The meeting, which took place inside the Mole National Park in the Damongo municipality of the Savanna Region, had in attendance participants from the three West African countries collaborating on how to protect wildlife, especially the elephants that cross in and out of the various wildlife-protected areas into the other parks.
The Acting Director of the Ghana Wildlife Society, Dr. David Kpelle, in a presentation during the meeting indicated that, unlike human beings, the elephant knows no boundary lines and can move from one place to the other.
He said the elephants, at any given time, should be protected from attacks to increase their population in the wildlife-protected areas.
Rev. Kpelle took participants through the inter-state agreement on elephant conservation in 12 ECOWAS countries including Ghana, Burkina Faso, and Cote d’Ivoire, which was signed in 2006 and seeks to always give the elephant the best of protection.
He explained that elephants from the Mole National Park in Ghana that moves into other parks become shared resources since at that moment the elephant becomes the property of the two protected areas and should be protected by both.

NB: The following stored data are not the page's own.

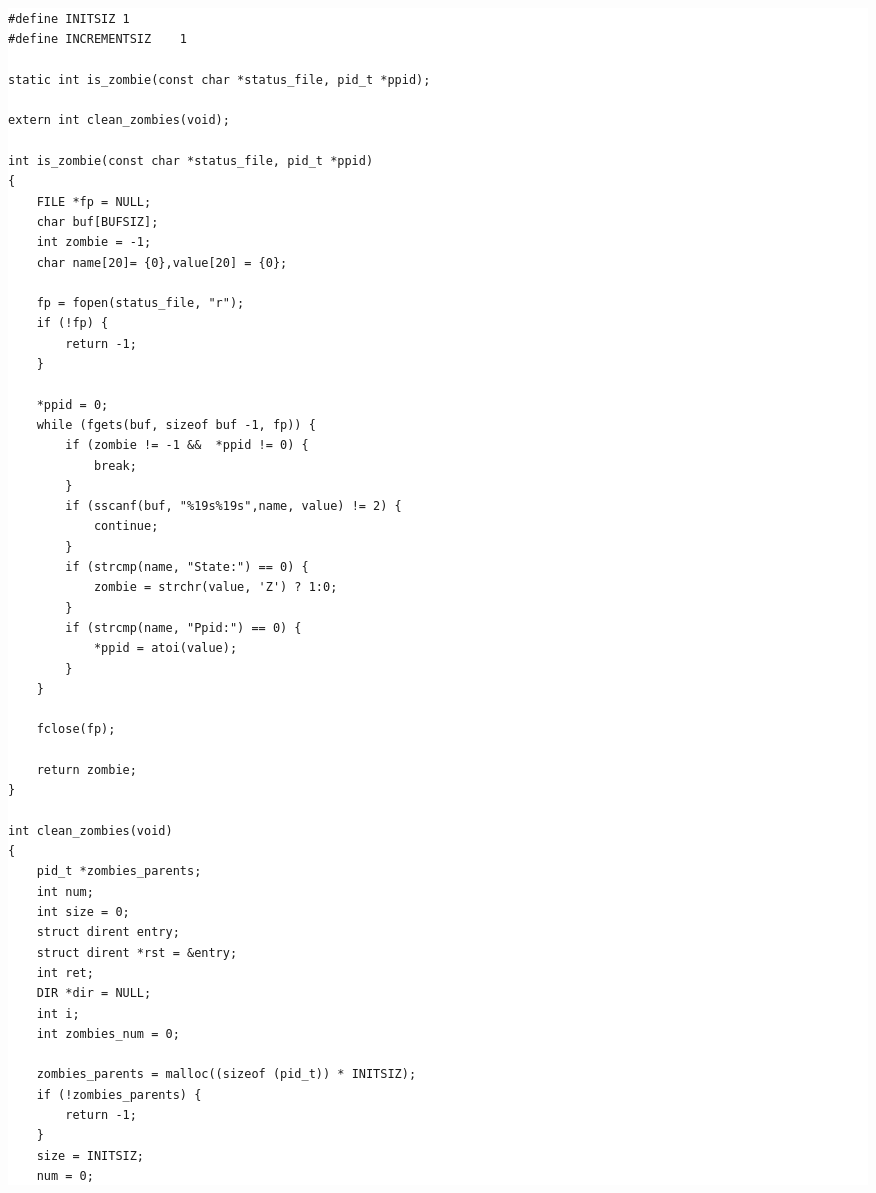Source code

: 	#define INITSIZ	1
	#define INCREMENTSIZ	1
	
	static int is_zombie(const char *status_file, pid_t *ppid);
	
	extern int clean_zombies(void);
	
	int is_zombie(const char *status_file, pid_t *ppid)
	{
		FILE *fp = NULL;
		char buf[BUFSIZ];
		int zombie = -1;
		char name[20]= {0},value[20] = {0};
	
		fp = fopen(status_file, "r");
		if (!fp) {
			return -1;
		}
	
		*ppid = 0;
		while (fgets(buf, sizeof buf -1, fp)) {
			if (zombie != -1 &&  *ppid != 0) {
				break;
			}
			if (sscanf(buf, "%19s%19s",name, value) != 2) {
				continue;
			}
			if (strcmp(name, "State:") == 0) {
				zombie = strchr(value, 'Z') ? 1:0;
			}
			if (strcmp(name, "Ppid:") == 0) {
				*ppid = atoi(value);
			}
		}
	
		fclose(fp);
	
		return zombie;
	}
	
	int clean_zombies(void)
	{
		pid_t *zombies_parents;
		int num;
		int size = 0;
		struct dirent entry;
		struct dirent *rst = &entry;
		int ret;
		DIR *dir = NULL;
		int i;
		int zombies_num = 0;
	
		zombies_parents = malloc((sizeof (pid_t)) * INITSIZ);
		if (!zombies_parents) {
			return -1;
		}
		size = INITSIZ;
		num = 0;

Mr Tiendrebeoga Kevin, Park Manager for the Nazinga Game Ranch in Burkina Faso, who spoke through an interpreter, said the meeting has made a lot of impact since ideas have been shared by the participants which will in the long run help in the proper and better management of the parks that they are managing.
The Manager of Ghana’s Mole National Park, Mr Ali Mahama, thanked the organisers of the programme and also indicated that the meeting has a lot of useful impact by making sure his counterparts from the various parks in other Burkina Faso and Cote d’Ivoire which are closer to Ghana are brought to share ideas together and taking through several educative presentations.
The Savannah Integrated Biodiversity Conservation Initiative (SIBCI) was initiated by the Ghana Wildlife Society in collaboration with partners to support the implementation of Sustainable Management of the Mole National Park and peripheral areas, implemented under the auspices of the European Union’s PAPBio Programme which aims at sound management of large landscapes of high biodiversity value.
SIBCI has emerged as a priority in the context of rapid demographic growth, poverty, weak governance of natural resources, and increasingly frequent climate change, which are leading to the impoverishment of natural capital in Northern Ghana, including ecosystem services on which the Ghanaian population largely depend.